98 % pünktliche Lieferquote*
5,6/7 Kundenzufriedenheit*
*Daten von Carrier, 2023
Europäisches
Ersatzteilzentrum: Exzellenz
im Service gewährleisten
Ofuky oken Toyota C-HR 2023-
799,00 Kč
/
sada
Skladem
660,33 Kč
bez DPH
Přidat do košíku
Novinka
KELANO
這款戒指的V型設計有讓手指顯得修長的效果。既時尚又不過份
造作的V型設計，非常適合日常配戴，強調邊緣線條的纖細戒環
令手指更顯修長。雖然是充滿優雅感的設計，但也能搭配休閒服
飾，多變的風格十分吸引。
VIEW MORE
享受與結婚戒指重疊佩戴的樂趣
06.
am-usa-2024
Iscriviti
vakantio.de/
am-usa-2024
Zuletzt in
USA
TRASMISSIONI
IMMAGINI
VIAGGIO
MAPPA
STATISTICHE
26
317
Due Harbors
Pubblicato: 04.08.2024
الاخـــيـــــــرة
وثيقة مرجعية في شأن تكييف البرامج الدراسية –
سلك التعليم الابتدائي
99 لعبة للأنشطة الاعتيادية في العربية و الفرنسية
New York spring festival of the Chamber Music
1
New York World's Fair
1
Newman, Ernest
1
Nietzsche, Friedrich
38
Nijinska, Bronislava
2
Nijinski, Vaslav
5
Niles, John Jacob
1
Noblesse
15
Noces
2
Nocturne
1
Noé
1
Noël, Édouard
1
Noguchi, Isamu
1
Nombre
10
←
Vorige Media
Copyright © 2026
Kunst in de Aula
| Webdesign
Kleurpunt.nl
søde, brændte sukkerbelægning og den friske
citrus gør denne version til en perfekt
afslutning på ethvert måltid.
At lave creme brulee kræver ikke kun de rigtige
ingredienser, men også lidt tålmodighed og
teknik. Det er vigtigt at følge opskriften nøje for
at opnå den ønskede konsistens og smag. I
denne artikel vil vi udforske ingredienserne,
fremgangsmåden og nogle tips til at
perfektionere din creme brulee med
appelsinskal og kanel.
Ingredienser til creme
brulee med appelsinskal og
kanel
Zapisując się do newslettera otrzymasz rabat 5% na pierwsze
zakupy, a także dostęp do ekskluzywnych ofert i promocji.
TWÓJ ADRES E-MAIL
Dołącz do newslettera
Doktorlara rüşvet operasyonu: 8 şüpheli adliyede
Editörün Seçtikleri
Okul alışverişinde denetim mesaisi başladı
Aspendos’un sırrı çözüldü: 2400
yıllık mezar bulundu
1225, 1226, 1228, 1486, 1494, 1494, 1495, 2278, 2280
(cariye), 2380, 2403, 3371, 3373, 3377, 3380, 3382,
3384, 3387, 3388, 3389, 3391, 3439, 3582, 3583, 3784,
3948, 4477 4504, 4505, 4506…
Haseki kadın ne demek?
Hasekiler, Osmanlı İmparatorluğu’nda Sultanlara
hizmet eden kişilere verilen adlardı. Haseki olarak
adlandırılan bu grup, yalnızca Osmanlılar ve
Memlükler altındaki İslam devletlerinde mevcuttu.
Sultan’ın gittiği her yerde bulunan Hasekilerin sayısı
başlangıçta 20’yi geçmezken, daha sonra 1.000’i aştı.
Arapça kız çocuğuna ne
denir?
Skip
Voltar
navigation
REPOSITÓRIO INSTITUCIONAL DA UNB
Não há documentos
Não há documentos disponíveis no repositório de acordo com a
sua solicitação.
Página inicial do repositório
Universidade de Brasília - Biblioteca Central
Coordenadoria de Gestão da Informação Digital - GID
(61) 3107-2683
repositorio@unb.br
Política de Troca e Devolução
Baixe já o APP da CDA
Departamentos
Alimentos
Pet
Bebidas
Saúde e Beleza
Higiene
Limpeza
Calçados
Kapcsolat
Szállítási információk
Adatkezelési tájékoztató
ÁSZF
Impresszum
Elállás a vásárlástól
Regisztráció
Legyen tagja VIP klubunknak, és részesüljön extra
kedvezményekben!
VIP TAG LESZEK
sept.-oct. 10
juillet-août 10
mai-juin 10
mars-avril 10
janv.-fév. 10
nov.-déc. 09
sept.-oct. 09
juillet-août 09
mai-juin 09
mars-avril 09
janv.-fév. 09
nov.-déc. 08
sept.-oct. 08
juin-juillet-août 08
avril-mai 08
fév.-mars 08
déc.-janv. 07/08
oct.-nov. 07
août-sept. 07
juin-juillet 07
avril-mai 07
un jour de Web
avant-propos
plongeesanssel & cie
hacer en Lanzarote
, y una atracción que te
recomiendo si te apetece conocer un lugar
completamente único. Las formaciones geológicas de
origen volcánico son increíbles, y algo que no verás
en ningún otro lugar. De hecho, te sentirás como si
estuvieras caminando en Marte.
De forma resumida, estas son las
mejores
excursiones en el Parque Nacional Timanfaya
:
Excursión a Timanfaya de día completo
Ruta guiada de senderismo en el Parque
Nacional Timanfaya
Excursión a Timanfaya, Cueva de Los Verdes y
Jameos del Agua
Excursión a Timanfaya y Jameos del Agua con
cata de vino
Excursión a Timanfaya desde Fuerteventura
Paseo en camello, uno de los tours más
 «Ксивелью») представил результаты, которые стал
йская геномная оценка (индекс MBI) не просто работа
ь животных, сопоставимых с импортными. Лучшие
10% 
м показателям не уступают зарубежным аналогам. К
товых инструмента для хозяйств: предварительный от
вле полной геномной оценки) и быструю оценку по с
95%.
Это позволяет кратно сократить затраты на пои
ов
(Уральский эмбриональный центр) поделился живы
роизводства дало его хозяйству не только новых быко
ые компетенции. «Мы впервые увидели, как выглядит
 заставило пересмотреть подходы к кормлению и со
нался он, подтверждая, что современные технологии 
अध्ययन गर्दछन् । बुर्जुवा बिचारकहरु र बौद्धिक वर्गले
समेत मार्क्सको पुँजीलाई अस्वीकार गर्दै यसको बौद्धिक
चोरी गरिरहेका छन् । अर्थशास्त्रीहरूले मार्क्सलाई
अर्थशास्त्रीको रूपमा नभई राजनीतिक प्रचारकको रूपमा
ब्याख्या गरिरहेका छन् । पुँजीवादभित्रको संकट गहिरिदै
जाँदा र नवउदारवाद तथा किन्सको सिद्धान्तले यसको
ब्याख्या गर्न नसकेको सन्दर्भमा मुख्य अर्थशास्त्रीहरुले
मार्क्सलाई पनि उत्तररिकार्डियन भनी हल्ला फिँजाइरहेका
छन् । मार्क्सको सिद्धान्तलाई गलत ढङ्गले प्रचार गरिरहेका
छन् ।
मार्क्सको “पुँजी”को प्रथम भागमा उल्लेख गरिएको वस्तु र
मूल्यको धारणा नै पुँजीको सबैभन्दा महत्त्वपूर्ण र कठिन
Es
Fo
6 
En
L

##########

• _EXERCISE DESCRIPTION_:
In full and exactly as written, the listing is to be copied again.

• _TASK RESPONSE_:
98 % pünktliche Lieferquote*
5,6/7 Kundenzufriedenheit*
*Daten von Carrier, 2023
Europäisches
Ersatzteilzentrum: Exzellenz
im Service gewährleisten
Ofuky oken Toyota C-HR 2023-
799,00 Kč
/
sada
Skladem
660,33 Kč
bez DPH
Přidat do košíku
Novinka
KELANO
這款戒指的V型設計有讓手指顯得修長的效果。既時尚又不過份
造作的V型設計，非常適合日常配戴，強調邊緣線條的纖細戒環
令手指更顯修長。雖然是充滿優雅感的設計，但也能搭配休閒服
飾，多變的風格十分吸引。
VIEW MORE
享受與結婚戒指重疊佩戴的樂趣
06.
am-usa-2024
Iscriviti
vakantio.de/
am-usa-2024
Zuletzt in
USA
TRASMISSIONI
IMMAGINI
VIAGGIO
MAPPA
STATISTICHE
26
317
Due Harbors
Pubblicato: 04.08.2024
الاخـــيـــــــرة
وثيقة مرجعية في شأن تكييف البرامج الدراسية –
سلك التعليم الابتدائي
99 لعبة للأنشطة الاعتيادية في العربية و الفرنسية
New York spring festival of the Chamber Music
1
New York World's Fair
1
Newman, Ernest
1
Nietzsche, Friedrich
38
Nijinska, Bronislava
2
Nijinski, Vaslav
5
Niles, John Jacob
1
Noblesse
15
Noces
2
Nocturne
1
Noé
1
Noël, Édouard
1
Noguchi, Isamu
1
Nombre
10
←
Vorige Media
Copyright © 2026
Kunst in de Aula
| Webdesign
Kleurpunt.nl
søde, brændte sukkerbelægning og den friske
citrus gør denne version til en perfekt
afslutning på ethvert måltid.
At lave creme brulee kræver ikke kun de rigtige
ingredienser, men også lidt tålmodighed og
teknik. Det er vigtigt at følge opskriften nøje for
at opnå den ønskede konsistens og smag. I
denne artikel vil vi udforske ingredienserne,
fremgangsmåden og nogle tips til at
perfektionere din creme brulee med
appelsinskal og kanel.
Ingredienser til creme
brulee med appelsinskal og
kanel
Zapisując się do newslettera otrzymasz rabat 5% na pierwsze
zakupy, a także dostęp do ekskluzywnych ofert i promocji.
TWÓJ ADRES E-MAIL
Dołącz do newslettera
Doktorlara rüşvet operasyonu: 8 şüpheli adliyede
Editörün Seçtikleri
Okul alışverişinde denetim mesaisi başladı
Aspendos’un sırrı çözüldü: 2400
yıllık mezar bulundu
1225, 1226, 1228, 1486, 1494, 1494, 1495, 2278, 2280
(cariye), 2380, 2403, 3371, 3373, 3377, 3380, 3382,
3384, 3387, 3388, 3389, 3391, 3439, 3582, 3583, 3784,
3948, 4477 4504, 4505, 4506…
Haseki kadın ne demek?
Hasekiler, Osmanlı İmparatorluğu’nda Sultanlara
hizmet eden kişilere verilen adlardı. Haseki olarak
adlandırılan bu grup, yalnızca Osmanlılar ve
Memlükler altındaki İslam devletlerinde mevcuttu.
Sultan’ın gittiği her yerde bulunan Hasekilerin sayısı
başlangıçta 20’yi geçmezken, daha sonra 1.000’i aştı.
Arapça kız çocuğuna ne
denir?
Skip
Voltar
navigation
REPOSITÓRIO INSTITUCIONAL DA UNB
Não há documentos
Não há documentos disponíveis no repositório de acordo com a
sua solicitação.
Página inicial do repositório
Universidade de Brasília - Biblioteca Central
Coordenadoria de Gestão da Informação Digital - GID
(61) 3107-2683
repositorio@unb.br
Política de Troca e Devolução
Baixe já o APP da CDA
Departamentos
Alimentos
Pet
Bebidas
Saúde e Beleza
Higiene
Limpeza
Calçados
Kapcsolat
Szállítási információk
Adatkezelési tájékoztató
ÁSZF
Impresszum
Elállás a vásárlástól
Regisztráció
Legyen tagja VIP klubunknak, és részesüljön extra
kedvezményekben!
VIP TAG LESZEK
sept.-oct. 10
juillet-août 10
mai-juin 10
mars-avril 10
janv.-fév. 10
nov.-déc. 09
sept.-oct. 09
juillet-août 09
mai-juin 09
mars-avril 09
janv.-fév. 09
nov.-déc. 08
sept.-oct. 08
juin-juillet-août 08
avril-mai 08
fév.-mars 08
déc.-janv. 07/08
oct.-nov. 07
août-sept. 07
juin-juillet 07
avril-mai 07
un jour de Web
avant-propos
plongeesanssel & cie
hacer en Lanzarote
, y una atracción que te
recomiendo si te apetece conocer un lugar
completamente único. Las formaciones geológicas de
origen volcánico son increíbles, y algo que no verás
en ningún otro lugar. De hecho, te sentirás como si
estuvieras caminando en Marte.
De forma resumida, estas son las
mejores
excursiones en el Parque Nacional Timanfaya
:
Excursión a Timanfaya de día completo
Ruta guiada de senderismo en el Parque
Nacional Timanfaya
Excursión a Timanfaya, Cueva de Los Verdes y
Jameos del Agua
Excursión a Timanfaya y Jameos del Agua con
cata de vino
Excursión a Timanfaya desde Fuerteventura
Paseo en camello, uno de los tours más
 «Ксивелью») представил результаты, которые стал
йская геномная оценка (индекс MBI) не просто работа
ь животных, сопоставимых с импортными. Лучшие
10% 
м показателям не уступают зарубежным аналогам. К
товых инструмента для хозяйств: предварительный от
вле полной геномной оценки) и быструю оценку по с
95%.
Это позволяет кратно сократить затраты на пои
ов
(Уральский эмбриональный центр) поделился живы
роизводства дало его хозяйству не только новых быко
ые компетенции. «Мы впервые увидели, как выглядит
 заставило пересмотреть подходы к кормлению и со
нался он, подтверждая, что современные технологии 
अध्ययन गर्दछन् । बुर्जुवा बिचारकहरु र बौद्धिक वर्गले
समेत मार्क्सको पुँजीलाई अस्वीकार गर्दै यसको बौद्धिक
चोरी गरिरहेका छन् । अर्थशास्त्रीहरूले मार्क्सलाई
अर्थशास्त्रीको रूपमा नभई राजनीतिक प्रचारकको रूपमा
ब्याख्या गरिरहेका छन् । पुँजीवादभित्रको संकट गहिरिदै
जाँदा र नवउदारवाद तथा किन्सको सिद्धान्तले यसको
ब्याख्या गर्न नसकेको सन्दर्भमा मुख्य अर्थशास्त्रीहरुले
मार्क्सलाई पनि उत्तररिकार्डियन भनी हल्ला फिँजाइरहेका
छन् । मार्क्सको सिद्धान्तलाई गलत ढङ्गले प्रचार गरिरहेका
छन् ।
मार्क्सको “पुँजी”को प्रथम भागमा उल्लेख गरिएको वस्तु र
मूल्यको धारणा नै पुँजीको सबैभन्दा महत्त्वपूर्ण र कठिन
Es
Fo
6 
En
L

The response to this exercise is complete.